Why Misinformation Is About Who You Trust, Not What You Think

  • The part of this that I think is most interesting is that the high level flow of the article goes from "some dude doesn't wash his hands" to "tobacco companies were shady about trying to sell tobacco", a brief segue into "modern monkey science is better than older monkey science" and then ... rather suddenly ... "How can we intervene in social networks to direct people toward truth and facts?".

    There are really bad ideas in this article. These systems won't be used to target obviously wrong information. It'll be used to target borderline true information that turns out to be right in hindsight. What they are suggesting at the end of this is a system that will be co-opted by groups like tobacco companies to suppress the truth.

    People who want "all social media sites ... employing teams to fight active misinformation and disinformation" are much more dangerous than misinformation. They are creating systematic weak points for the truth to be suppressed, and relying on the fact that surely there are now powerful or motivated bad actors who will corrupt their beautiful but delicate system!

    I spent 2020 watching people with PHDs in medical fields tying themselves in knots to avoid being censored by YouTube - and saying things that turned out to be true. I'd bet not a single person working for the censors had a PHD. There is madness somewhere here.

  • Why does every article on mis- and dis-information I see on HN these days starts with some primer that encourages the audience to assume that it's predominantly the product of the political right? In this case the primer takes the following form:

    > The utterance emerged in February 2019 from Fox & Friends presenter Pete Hegseth

    This is in the first paragraph. Before the subject is properly introduced and defined, before the reader even begins processing what the article says about it, the author encourages the audience to think about how barbarous and primitive Fox News is, which is guaranteed to tint everything that follows.

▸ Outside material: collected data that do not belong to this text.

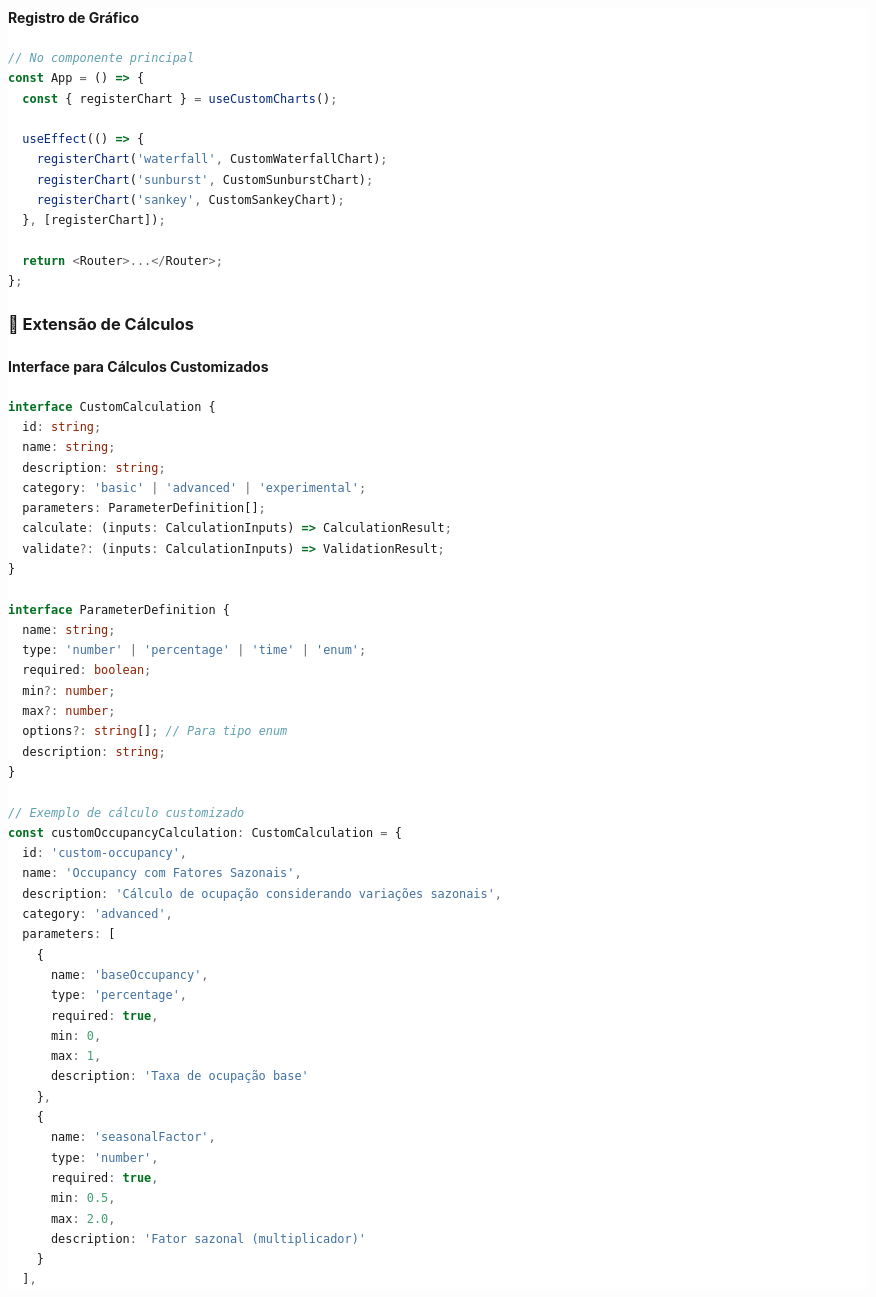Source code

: #### **Registro de Gráfico**
```typescript
// No componente principal
const App = () => {
  const { registerChart } = useCustomCharts();
  
  useEffect(() => {
    registerChart('waterfall', CustomWaterfallChart);
    registerChart('sunburst', CustomSunburstChart);
    registerChart('sankey', CustomSankeyChart);
  }, [registerChart]);
  
  return <Router>...</Router>;
};
```

### 🧮 Extensão de Cálculos

#### **Interface para Cálculos Customizados**
```typescript
interface CustomCalculation {
  id: string;
  name: string;
  description: string;
  category: 'basic' | 'advanced' | 'experimental';
  parameters: ParameterDefinition[];
  calculate: (inputs: CalculationInputs) => CalculationResult;
  validate?: (inputs: CalculationInputs) => ValidationResult;
}

interface ParameterDefinition {
  name: string;
  type: 'number' | 'percentage' | 'time' | 'enum';
  required: boolean;
  min?: number;
  max?: number;
  options?: string[]; // Para tipo enum
  description: string;
}

// Exemplo de cálculo customizado
const customOccupancyCalculation: CustomCalculation = {
  id: 'custom-occupancy',
  name: 'Occupancy com Fatores Sazonais',
  description: 'Cálculo de ocupação considerando variações sazonais',
  category: 'advanced',
  parameters: [
    {
      name: 'baseOccupancy',
      type: 'percentage',
      required: true,
      min: 0,
      max: 1,
      description: 'Taxa de ocupação base'
    },
    {
      name: 'seasonalFactor',
      type: 'number',
      required: true,
      min: 0.5,
      max: 2.0,
      description: 'Fator sazonal (multiplicador)'
    }
  ],
```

    This is a propaganda technique and it's becoming ubiquitous in modern writing.

  • If there's a root cause to the misinformation problem, maybe it's a general growing disrespect for the expression of confidence levels.

    Stating speculation as fact. Ignoring that an idea is stated as speculation, and trashing their entire reputation for it. Getting excited for a result with only p ~ 0.05, and banding it about as known truth. Expressing an idea as something "everybody knows" but only being backed up by 2 exaggerated anecdotes from their friends. Degrading someone for carefully stating an idea so as to not be interpreted as saying something stronger than is reasonable to conclude. Etc etc etc

    It's like nobody cares about the truth unless it's been exaggerated to a gross extreme. Maybe it's like a sensory adaptation caused by constant information overload. We've reached the limits of how much information humans can integrate, so we ignore everything below some significance threshold, so statements with a clearly stated but "mediocre" confidence level are either ignored entirely or forced to an unjustified strength just so they can be considered at all (with the predictable concequence of being treated as a liar if it turns out to be a mistake).

  • I trust Novara Media, and they're openly partisan.